→ **EXERCISE BRIEF**:
Present the lines of every row below as a numbered list, omitting any blank lines.

→ **SUPPLIED RECORDS**:
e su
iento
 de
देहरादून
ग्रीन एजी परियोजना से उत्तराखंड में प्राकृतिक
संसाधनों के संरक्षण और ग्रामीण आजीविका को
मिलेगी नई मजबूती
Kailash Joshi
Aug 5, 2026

→ **REPLY TO THE EXERCISE**:
1. e su
2. iento
3.  de
4. देहरादून
5. ग्रीन एजी परियोजना से उत्तराखंड में प्राकृतिक
6. संसाधनों के संरक्षण और ग्रामीण आजीविका को
7. मिलेगी नई मजबूती
8. Kailash Joshi
9. Aug 5, 2026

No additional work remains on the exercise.